#### [Kaynak metin]
•••••
Müslüman Türk evladına düşen şey; her an, her yer de, her durum da, şeytan ve ordusu karşısında müteyakkız olmasıdır. İşte bu sebeplerle, bu toprakların çocukları, evlenme programlarıyla, ahlaksızlık ve pislik akan dizilerle, show adı ardında rezilce şaklabanlıklar ve galiz küfürlerle, içki, kumar, kokain, eroin, faiz, fuhuş gibi pespaye yollarla ruhsuzlaştırma seanslarına tabi tutulmaktadır biteviye, fasılasız. Ve bu tur müptezelliklere, sırf para uğruna, Müslüman Türk oldukları iddiasında olan bazı mallar da, mankurtlaşmış tipler de ortak olmaktadırlar. Demek paranın iti olmak böyle bişey! Öyleyse; uyumak ve unutmak, Müslüman Türk Çocuğuna kesinlikle haramdır!
DÖRT: eskimiş, pörsümüş, çaptan düşmüş, kimbilir ayak işlerini yaptığı üstatlarının gözünden bile düşmüş aydıncıklar, sanatçı bozmaları, şarkıcı fırlamaları ve mason eskileri de güya posta koymaya yeltenecek. Ama bence asıl gaye; gündem olmaktır. Zavallılar napsınlar, unutulmak acı koyuyordur galiba? E, eseri olanın adı yaşar oğlum. Ne demiş denizler fatihi koca Barbaros Hayrettin Paşa?
•••••
#### [İstenen]
Yukarıdaki kaynak metne göre Müslüman Türk çocuğuna kesinlikle haram olan iki şey nedir?

Veri kümesi satırları
•••••
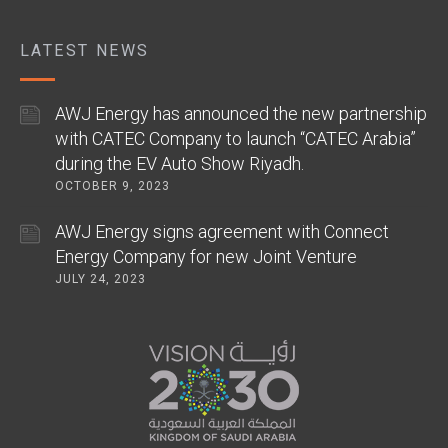
LATEST NEWS
AWJ Energy has announced the new partnership
with CATEC Company to launch “CATEC Arabia”
during the EV Auto Show Riyadh.
OCTOBER 9, 2023
AWJ Energy signs agreement with Connect
Energy Company for new Joint Venture
JULY 24, 2023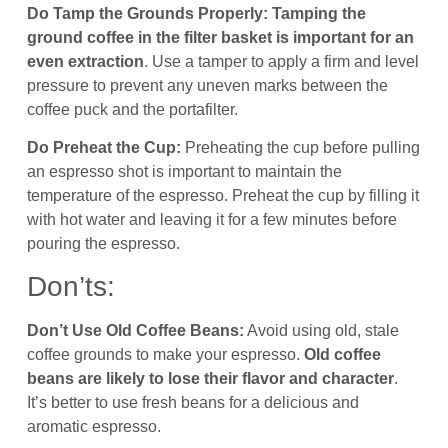
Do Tamp the Grounds Properly:
Tamping the
ground coffee in the filter basket is important for an
even extraction
. Use a tamper to apply a firm and level
pressure to prevent any uneven marks between the
coffee puck and the portafilter.
Do Preheat the Cup:
Preheating the cup before pulling
an espresso shot is important to maintain the
temperature of the espresso. Preheat the cup by filling it
with hot water and leaving it for a few minutes before
pouring the espresso.
Don’ts:
Don’t Use Old Coffee Beans:
Avoid using old, stale
coffee grounds to make your espresso.
Old coffee
beans are likely to lose their flavor and character
.
It’s better to use fresh beans for a delicious and
aromatic espresso.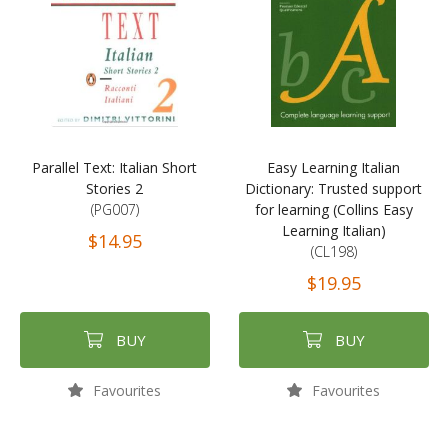
Parallel Text: Italian Short
Easy Learning Italian
Stories 2
Dictionary: Trusted support
(PG007)
for learning (Collins Easy
Learning Italian)
$14.95
(CL198)
$19.95
BUY
BUY
Favourites
Favourites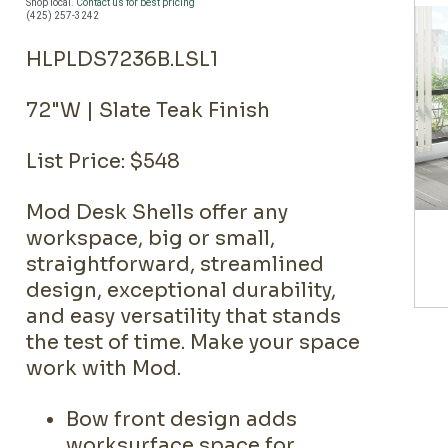
Shop local.
Contact us for best pricing
(425) 257-3242
HLPLDS7236B.LSL1
72"W | Slate Teak Finish
List Price: $548
Mod Desk Shells offer any
workspace, big or small,
straightforward, streamlined
design, exceptional durability,
and easy versatility that stands
the test of time. Make your space
work with Mod.
Bow front design adds
worksurface space for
•••••
#### [Yanıtınız]
Uyumak ve unutmak.